In the human malaria vector Anopheles gambiae, the gene doublesex (Agdsx) encodes two alternatively spliced transcripts, dsx-female (AgdsxF) and dsx-male (AgdsxM), that control differentiation of the two sexes. The female transcript, unlike the male, contains an exon (exon 5) whose sequence is highly conserved in all Anopheles mosquitoes so far analyzed. Kyros Kyrou at Imperial College in London, UK and his colleagues found that CRISPR–Cas9-targeted disruption of the intron 4–exon 5 boundary aimed at blocking the formation of functional AgdsxF did not affect male development or fertility, whereas females homozygous for the disrupted allele showed an intersex phenotype and complete sterility. A CRISPR–Cas9 gene drive construct targeting this same sequence spread rapidly in caged mosquitoes, reaching 100% prevalence within 7–11 generations while progressively reducing egg production to the point of total population collapse. Owing to functional constraint of the target sequence, no selection of alleles resistant to the gene drive occurred in these laboratory experiments. Cas9-resistant variants arose in each generation at the target site but did not block the spread of the drive.



Read more, please click https://www.nature.com/articles/nbt.4245

4. Efficient C-to-T base editing in plants using a fusion of nCas9 and human APOBEC3A

Base editors (BEs) have been used to create C-to-T substitutions in various organisms. However, editing with rat APOBEC1-based BE3 is limited to a 5-nt sequence editing window and is inefficient in GC contexts. Here, Yuan Zong at Chinese Academy of Sciences in Beijing, China and his colleagues show that a base editor fusion protein composed of Cas9 nickase and human APOBEC3A (A3A-PBE) converts cytidine to thymidine efficiently in wheat, rice and potato with a 17-nucleotide editing window at all examined sites, independent of sequence context.

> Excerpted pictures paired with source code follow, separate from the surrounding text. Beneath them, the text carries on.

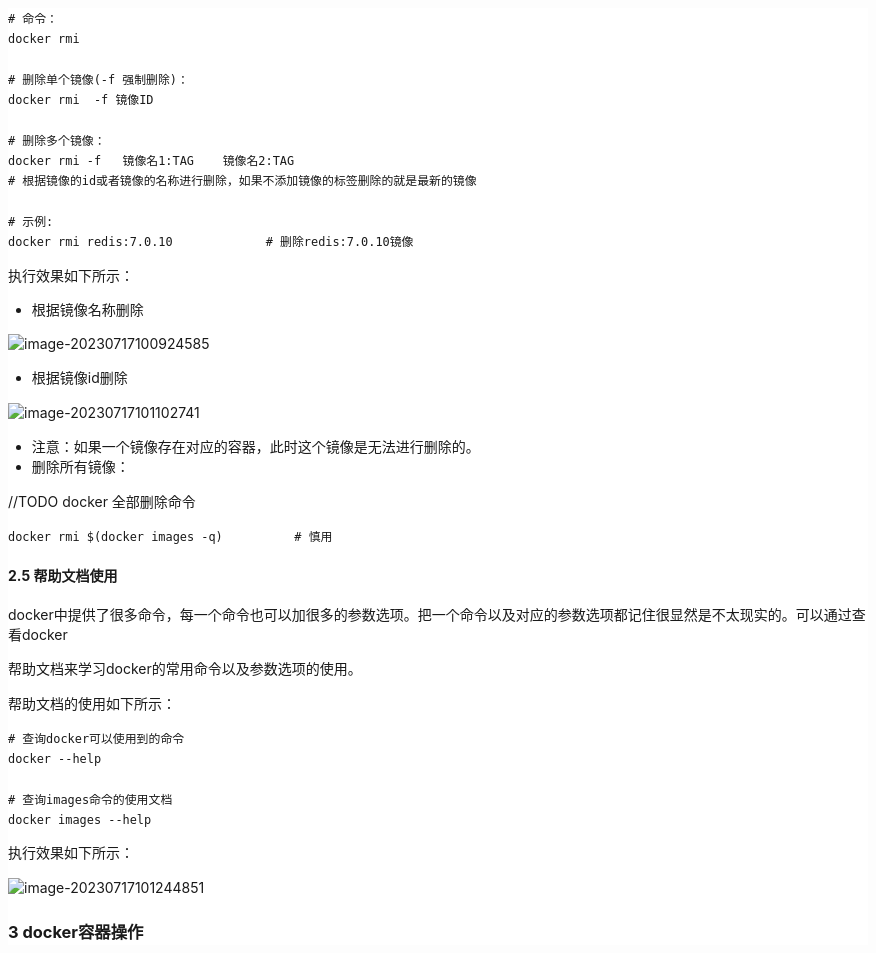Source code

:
 ```shell
# 命令：
docker rmi 		

# 删除单个镜像(-f 强制删除)：
docker rmi  -f 镜像ID

# 删除多个镜像：
docker rmi -f   镜像名1:TAG    镜像名2:TAG
# 根据镜像的id或者镜像的名称进行删除，如果不添加镜像的标签删除的就是最新的镜像

# 示例: 
docker rmi redis:7.0.10				# 删除redis:7.0.10镜像
```

执行效果如下所示：

* 根据镜像名称删除

![image-20230717100924585](https://blog-resources.this0.com/image/202405061739090.png?x-oss-process=style/this0-blog)  

* 根据镜像id删除

![image-20230717101102741](https://blog-resources.this0.com/image/202405061739091.png?x-oss-process=style/this0-blog)

* 注意：如果一个镜像存在对应的容器，此时这个镜像是无法进行删除的。
* 删除所有镜像：

//TODO docker 全部删除命令

```shell
docker rmi $(docker images -q)			# 慎用
```



#### 2.5 帮助文档使用

docker中提供了很多命令，每一个命令也可以加很多的参数选项。把一个命令以及对应的参数选项都记住很显然是不太现实的。可以通过查看docker

帮助文档来学习docker的常用命令以及参数选项的使用。

帮助文档的使用如下所示：

```shell
# 查询docker可以使用到的命令
docker --help

# 查询images命令的使用文档
docker images --help
```

执行效果如下所示：

![image-20230717101244851](https://blog-resources.this0.com/image/202405061739092.png?x-oss-process=style/this0-blog)  



### 3 docker容器操作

Read more, please click https://www.nature.com/articles/nbt.4261

5. Paired-cell sequencing enables spatial gene expression mapping of liver endothelial cells

Spatially resolved single-cell RNA sequencing (scRNAseq) is a powerful approach for inferring connections between a cell's identity and its position in a tissue. Keren Bahar Halpern at Weizmann Institute of Science in Rehovot, Israel and his colleagues recently combined scRNAseq with spatially mapped landmark genes to infer the expression zonation of hepatocytes. However, determining zonation of small cells with low mRNA content, or without highly expressed landmark genes, remains challenging. Here they used paired-cell sequencing, in which mRNA from pairs of attached mouse cells were sequenced and gene expression from one cell type was used to infer the pairs' tissue coordinates. They applied this method to pairs of hepatocytes and liver endothelial cells (LECs). Using the spatial information from hepatocytes, they reconstructed LEC zonation and extracted a landmark gene panel that they used to spatially map LEC scRNAseq data. Their approach revealed the expression of both Wnt ligands and the Dkk3 Wnt antagonist in distinct pericentral LEC sub-populations. This approach can be used to reconstruct spatial expression maps of non-parenchymal cells in other tissues.